Bem, tem um momento do seu texto que pra mim é bastante difícil de compreender, porque não consigo me situar na obra a partir da sua descrição. É o momento em que você diz que começou a “ler coisas”, mas que as “roupas sempre pareciam pedaços de pessoas”. Sim, isso também me ocorre, principalmente quando elas saem do formato passarela do primeiro momento e ficam espalhadas pelo espaço caotizando o ambiente depois do meu giro com todas essas peças sobre a cabeça. Esse momento pra nós tem haver com memória, moda, morte, ritual e sim, aquelas roupas pelo chão podem ser pedaços de pessoas e de eus, um campo de guerra com estilhaços…

Nesse mesmo parágrafo você continua, numa perspectiva bastante apressada, afirmando que carrego roupas de um lado para o outro dando vida a algumas e outras não. Não sei se te acompanho, mas imagino que esse seja o momento após o giro em que componho a Suélen. E esse é o único momento onde brinco de colocar e tirar peças de roupa e com mais velocidade justamente para criar as variações dramatúrgicas necessárias ao trabalho criando por vezes alguns estranhamentos transitórios até configurar a Suélen Cyber Nikin Cruz.

E aí, respondendo um pouco as suas perguntas… Acredito que uma obra, qualquer que seja, já é um mapa em si, uma cadeira já é um mapa que lhe dá forma, materialidade, memória, função etc. Então, criar algo que proponha ao outro um olhar múltiplo diante do que ele vê é solicitar uma generosidade do olhar do outro para multiplicar ainda mais as variações criadas pela obra com a imaginação e os referenciais de cada um sobre a coisa. Assim cada imagem das diversas Isauras Suélen Tupiniquins Cruzes que surge pode variar com os contextos, mas partindo, como tudo na vida, de algumas restrições a começar pelo meu corpo, a direção, o espaço, o tempo, o momento histórico… E penso que nesse trabalho a linguagem seja bastante familiar mesmo, mas prefiro não buscar a origem das coisas.

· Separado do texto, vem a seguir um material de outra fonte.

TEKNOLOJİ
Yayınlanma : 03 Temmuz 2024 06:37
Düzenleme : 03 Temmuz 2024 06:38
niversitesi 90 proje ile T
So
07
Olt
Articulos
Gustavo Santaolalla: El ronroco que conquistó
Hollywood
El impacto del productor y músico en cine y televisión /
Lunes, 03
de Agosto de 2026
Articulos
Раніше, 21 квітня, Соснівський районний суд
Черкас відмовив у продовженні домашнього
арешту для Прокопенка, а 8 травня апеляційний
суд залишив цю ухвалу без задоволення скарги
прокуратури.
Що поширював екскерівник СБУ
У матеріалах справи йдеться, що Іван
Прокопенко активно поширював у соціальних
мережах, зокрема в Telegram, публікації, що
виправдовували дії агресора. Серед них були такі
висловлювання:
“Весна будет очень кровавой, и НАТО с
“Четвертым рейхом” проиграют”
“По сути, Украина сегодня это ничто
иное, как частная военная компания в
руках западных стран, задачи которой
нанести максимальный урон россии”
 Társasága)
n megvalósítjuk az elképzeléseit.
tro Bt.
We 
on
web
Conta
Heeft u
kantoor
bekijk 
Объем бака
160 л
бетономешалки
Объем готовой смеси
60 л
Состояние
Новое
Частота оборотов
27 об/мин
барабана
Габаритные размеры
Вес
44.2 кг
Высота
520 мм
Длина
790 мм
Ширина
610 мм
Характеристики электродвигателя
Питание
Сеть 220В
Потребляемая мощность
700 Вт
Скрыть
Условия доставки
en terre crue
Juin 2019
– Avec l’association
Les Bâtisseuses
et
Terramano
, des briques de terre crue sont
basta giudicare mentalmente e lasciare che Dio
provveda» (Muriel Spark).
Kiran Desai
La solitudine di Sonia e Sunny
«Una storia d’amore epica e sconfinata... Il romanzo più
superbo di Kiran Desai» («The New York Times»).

Quando você diz que “as tentativas de borrar os contornos identitários” são feitas pelas trocas de roupas, etc, você esquece de avaliar a coisa mais importante pra mim ali que é a corporalidade, as sutis mudanças criadas no modo de se mover, de se relacionar com as trocas, de friccionar a modelo com o mano, o meu corpo orgânico e inorgânico, o curto-circuito de personas que associo como movimento no diálogo com bateria no desfile da roupa azul, por exemplo. Ou quando me sento para comer banana e o modo como imprimo um jeito de me curvar de sentar de mastigar de olhar… O modo como eu canto e as escolhas das músicas…

E nesse trabalho, como já disse antes, não há problema em a imagem inicial não ter nada a ver com a seguinte ou com o fim, a coerência como lei só nos interessa se conseguirmos reforçar as contradições como lei que se expressam no meu nome, no seu nome e no que constitui esses brasis.